Многие верят, что в конце концов он нашел, что искал. В одной пещере выпив беловатой воды, «лунного молока», он заснул, но проспал всего пять лет и три месяца. Проснувшись и выйдя из той пещеры, он застал все таким же, каким и оставил. Тем не менее, он стал всех уверять, что во сне разговаривал с Истиной и много раз, покинув собственное тело, путешествовал по миру налегке.
К большой досаде этого юноши, хоть его спину после пещеры тоже покрыли странные письмена, будто процарапанные когтем зверя, никто не пожелал эти знаки списать и даже просто прочесть. Сам он, как ни старался подладить медные зеркала, не мог их разглядеть.
Говорили также, что он пытался заниматься гаданием, но видел не будущее, а только прошлое, и лишь ускользнувшее от современников.
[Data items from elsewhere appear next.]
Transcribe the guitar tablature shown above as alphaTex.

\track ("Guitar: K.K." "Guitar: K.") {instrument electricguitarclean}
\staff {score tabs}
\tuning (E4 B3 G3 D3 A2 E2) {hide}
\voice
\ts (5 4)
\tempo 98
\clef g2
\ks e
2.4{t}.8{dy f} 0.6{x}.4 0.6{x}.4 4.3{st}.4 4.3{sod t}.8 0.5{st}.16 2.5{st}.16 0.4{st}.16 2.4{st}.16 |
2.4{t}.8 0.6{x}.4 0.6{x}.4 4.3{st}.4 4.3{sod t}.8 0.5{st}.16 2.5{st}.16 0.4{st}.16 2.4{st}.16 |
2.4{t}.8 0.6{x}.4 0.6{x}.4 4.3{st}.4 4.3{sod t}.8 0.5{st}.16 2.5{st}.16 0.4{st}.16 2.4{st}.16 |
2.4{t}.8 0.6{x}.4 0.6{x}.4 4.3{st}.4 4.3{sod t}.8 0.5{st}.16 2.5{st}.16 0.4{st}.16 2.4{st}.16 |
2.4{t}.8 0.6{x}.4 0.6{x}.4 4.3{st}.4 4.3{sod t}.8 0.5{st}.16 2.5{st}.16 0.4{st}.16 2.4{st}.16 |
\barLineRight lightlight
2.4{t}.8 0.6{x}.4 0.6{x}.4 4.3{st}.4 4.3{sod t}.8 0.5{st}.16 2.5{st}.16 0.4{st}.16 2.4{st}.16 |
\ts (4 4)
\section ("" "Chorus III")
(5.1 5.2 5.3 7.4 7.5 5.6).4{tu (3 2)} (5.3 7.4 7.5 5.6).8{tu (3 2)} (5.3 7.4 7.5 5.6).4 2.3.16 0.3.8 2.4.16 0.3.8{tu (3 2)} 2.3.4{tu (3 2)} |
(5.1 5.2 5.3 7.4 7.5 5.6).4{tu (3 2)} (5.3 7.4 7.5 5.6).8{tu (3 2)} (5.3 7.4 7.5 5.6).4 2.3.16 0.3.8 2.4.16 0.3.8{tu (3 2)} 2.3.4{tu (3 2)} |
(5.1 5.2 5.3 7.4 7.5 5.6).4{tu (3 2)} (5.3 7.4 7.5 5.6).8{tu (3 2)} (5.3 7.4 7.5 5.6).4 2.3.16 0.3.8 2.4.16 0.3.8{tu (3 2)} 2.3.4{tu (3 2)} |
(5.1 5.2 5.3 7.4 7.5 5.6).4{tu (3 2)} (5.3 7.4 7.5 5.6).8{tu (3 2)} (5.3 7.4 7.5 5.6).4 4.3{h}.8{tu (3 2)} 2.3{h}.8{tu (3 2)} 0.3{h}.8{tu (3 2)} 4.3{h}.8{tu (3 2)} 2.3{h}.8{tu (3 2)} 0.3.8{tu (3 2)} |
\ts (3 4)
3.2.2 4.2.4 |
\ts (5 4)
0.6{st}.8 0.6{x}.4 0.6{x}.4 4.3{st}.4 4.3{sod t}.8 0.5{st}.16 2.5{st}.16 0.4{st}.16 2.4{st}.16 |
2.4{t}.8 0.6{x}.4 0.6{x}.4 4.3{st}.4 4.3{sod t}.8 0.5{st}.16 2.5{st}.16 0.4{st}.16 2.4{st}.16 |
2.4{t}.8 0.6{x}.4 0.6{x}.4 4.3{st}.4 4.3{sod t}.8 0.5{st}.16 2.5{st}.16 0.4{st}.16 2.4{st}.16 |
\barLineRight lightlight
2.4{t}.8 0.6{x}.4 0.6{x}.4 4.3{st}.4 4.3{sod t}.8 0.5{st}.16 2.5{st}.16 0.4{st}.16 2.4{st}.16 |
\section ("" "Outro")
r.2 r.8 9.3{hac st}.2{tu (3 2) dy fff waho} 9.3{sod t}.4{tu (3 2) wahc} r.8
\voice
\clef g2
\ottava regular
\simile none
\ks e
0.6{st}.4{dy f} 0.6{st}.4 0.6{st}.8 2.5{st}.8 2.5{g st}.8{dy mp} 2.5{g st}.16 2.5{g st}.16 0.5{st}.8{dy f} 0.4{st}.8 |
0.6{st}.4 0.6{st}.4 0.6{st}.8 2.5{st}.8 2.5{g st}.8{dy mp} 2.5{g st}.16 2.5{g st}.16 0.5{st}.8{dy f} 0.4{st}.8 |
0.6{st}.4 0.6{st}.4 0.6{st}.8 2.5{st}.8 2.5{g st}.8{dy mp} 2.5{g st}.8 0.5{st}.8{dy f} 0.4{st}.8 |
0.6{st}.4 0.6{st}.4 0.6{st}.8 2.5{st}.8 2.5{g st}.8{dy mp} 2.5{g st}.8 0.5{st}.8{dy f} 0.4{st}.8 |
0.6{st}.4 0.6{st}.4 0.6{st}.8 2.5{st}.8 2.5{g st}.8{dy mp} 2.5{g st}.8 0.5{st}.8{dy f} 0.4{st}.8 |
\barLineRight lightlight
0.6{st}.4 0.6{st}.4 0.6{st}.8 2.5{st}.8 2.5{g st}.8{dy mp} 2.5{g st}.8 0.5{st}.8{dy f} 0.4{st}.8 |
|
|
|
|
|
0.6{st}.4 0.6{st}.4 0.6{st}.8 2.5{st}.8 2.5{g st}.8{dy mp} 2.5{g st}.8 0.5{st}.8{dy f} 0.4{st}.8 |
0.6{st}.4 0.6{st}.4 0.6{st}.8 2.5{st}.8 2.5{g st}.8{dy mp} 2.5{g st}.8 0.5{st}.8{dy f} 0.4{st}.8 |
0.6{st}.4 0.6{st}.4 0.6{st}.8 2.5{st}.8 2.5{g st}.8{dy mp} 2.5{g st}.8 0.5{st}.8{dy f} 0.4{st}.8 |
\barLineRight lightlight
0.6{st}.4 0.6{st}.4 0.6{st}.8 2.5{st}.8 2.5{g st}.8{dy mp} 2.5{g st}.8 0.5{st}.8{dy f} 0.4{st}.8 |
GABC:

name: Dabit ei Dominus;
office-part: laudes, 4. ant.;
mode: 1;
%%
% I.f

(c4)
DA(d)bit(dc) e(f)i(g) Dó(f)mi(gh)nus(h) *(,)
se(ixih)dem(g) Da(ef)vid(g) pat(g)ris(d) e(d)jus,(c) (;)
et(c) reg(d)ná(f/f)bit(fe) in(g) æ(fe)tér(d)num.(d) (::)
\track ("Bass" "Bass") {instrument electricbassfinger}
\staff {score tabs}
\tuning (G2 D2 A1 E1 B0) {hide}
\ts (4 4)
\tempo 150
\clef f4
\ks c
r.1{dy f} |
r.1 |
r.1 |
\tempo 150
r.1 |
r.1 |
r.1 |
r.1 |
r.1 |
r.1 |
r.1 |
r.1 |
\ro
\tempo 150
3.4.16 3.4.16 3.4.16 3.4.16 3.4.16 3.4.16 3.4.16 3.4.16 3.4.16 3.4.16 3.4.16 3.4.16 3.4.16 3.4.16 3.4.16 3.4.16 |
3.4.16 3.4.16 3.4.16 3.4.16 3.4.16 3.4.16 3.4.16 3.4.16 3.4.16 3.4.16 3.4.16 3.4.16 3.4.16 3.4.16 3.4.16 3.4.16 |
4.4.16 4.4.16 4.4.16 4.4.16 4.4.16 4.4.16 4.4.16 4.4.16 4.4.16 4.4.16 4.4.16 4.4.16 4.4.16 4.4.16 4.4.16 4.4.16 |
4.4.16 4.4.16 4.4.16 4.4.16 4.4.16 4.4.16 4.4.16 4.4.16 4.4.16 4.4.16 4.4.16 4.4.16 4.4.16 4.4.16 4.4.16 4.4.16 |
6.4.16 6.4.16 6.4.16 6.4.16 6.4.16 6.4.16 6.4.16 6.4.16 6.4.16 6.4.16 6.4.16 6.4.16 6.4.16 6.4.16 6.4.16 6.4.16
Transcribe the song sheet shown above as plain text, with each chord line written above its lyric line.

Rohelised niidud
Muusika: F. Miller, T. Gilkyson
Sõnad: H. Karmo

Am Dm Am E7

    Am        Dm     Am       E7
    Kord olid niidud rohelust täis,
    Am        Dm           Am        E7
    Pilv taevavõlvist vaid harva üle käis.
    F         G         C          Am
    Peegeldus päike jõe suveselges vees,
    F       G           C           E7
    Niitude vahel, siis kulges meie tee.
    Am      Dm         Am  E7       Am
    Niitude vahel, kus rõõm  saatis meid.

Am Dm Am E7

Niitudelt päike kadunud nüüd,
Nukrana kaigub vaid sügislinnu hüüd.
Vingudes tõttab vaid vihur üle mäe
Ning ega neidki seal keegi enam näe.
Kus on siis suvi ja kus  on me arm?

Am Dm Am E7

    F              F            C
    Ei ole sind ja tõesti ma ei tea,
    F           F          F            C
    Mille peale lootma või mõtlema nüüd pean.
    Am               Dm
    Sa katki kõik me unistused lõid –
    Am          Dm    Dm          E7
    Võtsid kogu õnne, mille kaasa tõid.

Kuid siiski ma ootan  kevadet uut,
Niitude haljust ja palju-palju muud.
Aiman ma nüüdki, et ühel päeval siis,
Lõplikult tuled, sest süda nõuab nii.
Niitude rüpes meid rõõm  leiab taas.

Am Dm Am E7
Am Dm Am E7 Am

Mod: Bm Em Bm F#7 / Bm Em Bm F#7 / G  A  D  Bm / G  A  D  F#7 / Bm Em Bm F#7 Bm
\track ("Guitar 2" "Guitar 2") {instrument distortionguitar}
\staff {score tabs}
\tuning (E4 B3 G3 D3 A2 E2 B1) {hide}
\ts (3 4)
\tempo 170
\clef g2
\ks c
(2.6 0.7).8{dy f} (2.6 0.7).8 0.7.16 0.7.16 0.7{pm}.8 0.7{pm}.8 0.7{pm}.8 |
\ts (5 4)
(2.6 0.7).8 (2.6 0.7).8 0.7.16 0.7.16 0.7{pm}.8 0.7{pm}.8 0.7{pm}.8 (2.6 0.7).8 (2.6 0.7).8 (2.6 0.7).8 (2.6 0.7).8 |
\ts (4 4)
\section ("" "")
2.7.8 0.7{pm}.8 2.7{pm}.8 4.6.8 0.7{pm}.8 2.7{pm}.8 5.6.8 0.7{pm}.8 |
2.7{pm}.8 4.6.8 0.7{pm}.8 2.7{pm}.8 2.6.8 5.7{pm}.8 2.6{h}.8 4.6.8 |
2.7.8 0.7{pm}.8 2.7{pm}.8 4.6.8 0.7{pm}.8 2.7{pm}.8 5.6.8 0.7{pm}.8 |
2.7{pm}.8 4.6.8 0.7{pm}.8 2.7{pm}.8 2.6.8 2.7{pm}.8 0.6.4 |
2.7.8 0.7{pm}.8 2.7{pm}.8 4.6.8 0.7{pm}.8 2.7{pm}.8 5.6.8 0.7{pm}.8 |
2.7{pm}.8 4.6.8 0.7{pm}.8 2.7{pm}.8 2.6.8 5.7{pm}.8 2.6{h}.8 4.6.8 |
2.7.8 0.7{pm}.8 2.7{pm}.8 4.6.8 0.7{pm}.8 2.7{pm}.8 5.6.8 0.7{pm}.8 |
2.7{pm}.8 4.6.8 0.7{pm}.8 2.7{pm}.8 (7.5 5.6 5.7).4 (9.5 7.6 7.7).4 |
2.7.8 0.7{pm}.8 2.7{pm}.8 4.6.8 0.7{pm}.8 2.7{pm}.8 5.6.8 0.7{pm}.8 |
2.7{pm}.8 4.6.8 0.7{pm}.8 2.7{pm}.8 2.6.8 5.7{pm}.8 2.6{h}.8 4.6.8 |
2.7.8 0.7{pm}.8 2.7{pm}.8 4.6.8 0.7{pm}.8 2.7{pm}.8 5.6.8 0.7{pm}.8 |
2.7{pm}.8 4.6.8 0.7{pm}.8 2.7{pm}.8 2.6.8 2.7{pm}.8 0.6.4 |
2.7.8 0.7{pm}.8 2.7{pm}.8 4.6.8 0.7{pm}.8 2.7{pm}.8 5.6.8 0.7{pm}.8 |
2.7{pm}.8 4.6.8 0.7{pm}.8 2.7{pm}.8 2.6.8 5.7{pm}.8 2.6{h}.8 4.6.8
Умер он в возрасте двухсот с лишним лет неподалеку от Рима, и к тому времени письмена у него на спине почти все стерлись и заросли. Тем не менее, его кожу не стали хранить, как кожу Эпименида, а по решению римских старейшин, сожгли вместе с телом.
АРТЕМИДОР: Одному человеку приснилось, что на голове у него выросла олива. Человек этот стал ревностным философом не только на словах, но и всем своим образом жизни, потому что дерево это вечнозеленое, очень крепкое и посвящено Афине, которая считается воплощением мудрости.
Ближе: Мое разуверие
Иногда мне казалась смешной сама мысль, что Господь может оказаться здесь, в этой стылой пещере.
А потом еще мнилось, что Господь и есть сама жизнь в том ее разноцветии, которого я и раньше так сторонился. В траве, в облаках, в ручье, даже в потертых сандалиях – но не во мне! Не во мне. Потому что я, забившись в эту нору, вижу только отчаяние. Оно заслоняет Господа, вытесняет его из меня – быть может, этого отчаяния – ничтожная часть, крохотная, песчинка по сравнению с Его великолепием и безграничностью – но надо же быть такому, что все время какие-нибудь песчинки попадают мне на глаза. И что, что мне делать теперь, ничего не нашедшему? Уйти из норы и наложить другую песчинку? Бросить монашескую жизнь? Завести другую, не менее и не более меня отстраняющую, отвлекающую, уводящую от Него?
А есть ли вообще та жизнь, которая к нему приводит? Не все ли дороги ведут к нему? Или такой нет ни единой? Может, все жизни отводят? А только то, что их роднит, в чем они схожи – все, до последнего пересчета… Но ведь это так мало, и так животно. И монах, и душегубец, и король – каждый дышит, ест, пьет и спит, и отправляет все, что надо, обратно в природу. Это то, что заложил в нас Господь во всех без пропуска. Неужели на этом – самый явственный Его отпечаток? В этом ведь жизнь и растительная, и звериная. Точно кажется, что ни ум, и ни способность истолковывать его слово, не приближают к нему?